## To-do list:
a: In the court opinion excerpt on the substation noise dispute, what limit did the board set on the increase in ambient sound level at Johnson's residence?
b: Resume the court opinion excerpt on the substation noise dispute from the point at which it stops.

## Excerpt:

%%

On appeal, Johnson asserts that the
engineers applied unsubstantiated reductions to the sound levels of already
quieted modeled equipment. She notes
that the specifications for the modeled equipment -- which have not yet been
confirmed by any manufacturer -- are lower than those for the acoustical model
presented in Vineyard Wind I. Yet,
Johnson presented no evidence to the board that the sound specifications could
not be met. See Duggan v. Board of
Registration in Nursing, 456 Mass. 666, 675 (2010) (petitioner's unsupported
denial failed to meet burden to show "'overwhelming probability' against
the [agency's] credibility determinations and ultimate conclusions").
More importantly, Johnson ignores that
PCW's experts opined that the specifications were commercially feasible. Specifically questioned whether the quieted
levels were "speculative," one expert averred that
"[t]he
sound-level data we have for each piece of equipment is based
on . . . the real world.
It's based on real pieces of equipment used in other projects of a
similar order of magnitude. So it's
not . . . fictitious or anything like that. It's based on typical, appropriately sized
and commercially available equipment that we would expect to be similar in
nature here for this particular project."
The expert
concluded: "At this juncture, the
company is confident that the modeled levels can be met."[25]
Despite lingering questions as to the
quieted equipment specifications,[26] the board approved PCW's proposal for the
substation, stating that PCW has an "absolute obligation to construct and
operate its facility in conformance with all aspects of its proposal as
presented to the [board]," including that the ambient sound level increase
at Johnson's residence will not exceed eight dBA. The board was entitled to rely on the
experts' opinions to require PCW to abide by its proposed ambient sound level
increase. See Brockton v. Energy
Facilities Siting Bd. (No. 1), 469 Mass. 196, 213 (2014) (board has "broad
discretion to weigh and assess the credibility of evidence" supporting its
final decision); Police Dep't of Boston v. Kavaleski, 463 Mass. 680, 694 (2012)

%%

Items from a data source
%%

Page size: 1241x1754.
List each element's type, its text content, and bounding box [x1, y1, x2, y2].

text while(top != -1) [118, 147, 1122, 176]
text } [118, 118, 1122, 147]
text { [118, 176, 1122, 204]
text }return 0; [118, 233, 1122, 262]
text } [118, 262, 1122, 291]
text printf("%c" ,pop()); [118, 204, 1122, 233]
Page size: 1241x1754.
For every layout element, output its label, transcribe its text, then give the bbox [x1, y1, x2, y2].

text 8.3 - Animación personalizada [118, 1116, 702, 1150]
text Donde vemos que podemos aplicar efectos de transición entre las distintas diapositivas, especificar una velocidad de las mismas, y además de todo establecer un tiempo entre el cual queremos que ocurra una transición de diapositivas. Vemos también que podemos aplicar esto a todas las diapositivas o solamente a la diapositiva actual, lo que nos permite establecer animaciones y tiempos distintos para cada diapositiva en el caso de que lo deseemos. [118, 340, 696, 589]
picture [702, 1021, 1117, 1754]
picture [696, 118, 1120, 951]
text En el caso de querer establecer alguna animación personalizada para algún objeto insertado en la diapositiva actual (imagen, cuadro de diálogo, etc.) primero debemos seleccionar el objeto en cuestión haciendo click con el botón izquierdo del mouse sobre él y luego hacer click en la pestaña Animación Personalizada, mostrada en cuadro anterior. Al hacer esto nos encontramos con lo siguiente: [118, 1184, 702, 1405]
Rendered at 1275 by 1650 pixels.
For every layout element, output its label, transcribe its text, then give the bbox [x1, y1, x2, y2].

%%

## Expected answers:
a: The increase must not exceed eight dBA.

b:
(agency, not court, is "sole judge of the credibility and weight of the
evidence before it").
Rather than grant what the board described
as the "drastic" remedy sought by Johnson -- namely, rejection of the
project on the Barnstable site -‑ the board determined to monitor the sound
levels of the various substation components once they are procured. Specifically, it included a condition,
"Condition S," requiring PCW to demonstrate preconstruction and
postconstruction compliance with the modeled noise impacts. Eschewing a singular focus on the noise
levels that will be emitted by each individual component comprising the
substation, the condition evidences the board's recognition that the increase
in ambient sound levels from the substation is a multi-variable problem that
depends on, inter alia, the equipment noise levels as well as noise mitigation
elements. The preconstruction and
postconstruction reviews allow PCW the flexibility to modify these sound variables
-- with Johnson's consensus[27] -- to limit the sound level increase at
Johnson's home to eight dBA.
Accordingly, Johnson has not shown that the board's decision is not
supported by substantial evidence.
b.
Propriety of the board's conditional decision. Johnson next contends that Condition S,
requiring preconstruction and postconstruction compliance filings, is unlawful
insofar as it delegates a decision on the noise impact of the proposed
substation to a future board. But, as
Johnson acknowledges, G. L. c. 164, § 69J, expressly authorizes
the board to "approve the petition subject to stated conditions," an
authority the board has often exercised.
See, e.g., GreenRoots, Inc. v. Energy Facilities Siting Bd., 490 Mass.
747, 749 (2022) (noting board's final decision subject to condition that
company "enter into discussions with the City of Boston" to relocate
facility site); Box Pond Ass'n v. Energy Facilities Siting Bd., 435 Mass. 408,
410-411 (2001) (describing board's final decision subject to specific
conditions).
Indeed, we previously have concluded that
a condition is particularly apt where, as here, pertinent information is not
readily available and the board cannot act with "absolute
finality." Alliance I, 448 Mass. at
53-54. See Andover, 435 Mass. at 384-388
(affirming conditions requiring project to meet estimated air emissions and
imposing periodic monitoring of noise levels).
In such circumstances, issuing a condition to demonstrate compliance
with the applicant's proposal does not reserve a decision but rather requires
the applicant to show compliance with its proposal once the relevant
information becomes available.[28] See
Alliance I, supra at 54. The board's
final decision, together with the noise condition discussed supra, fall
comfortably within its statutory authority.
See G. L. c. 164, § 69J.
2.
Conclusion. We affirm the
decision of the board.
So ordered.
footnotes
[1] Park City
Wind LLC, intervener.
[2] Simon &
Garfunkel, The Sound of Silence, on Wednesday Morning, 3 A.M. (Columbia Records
1964).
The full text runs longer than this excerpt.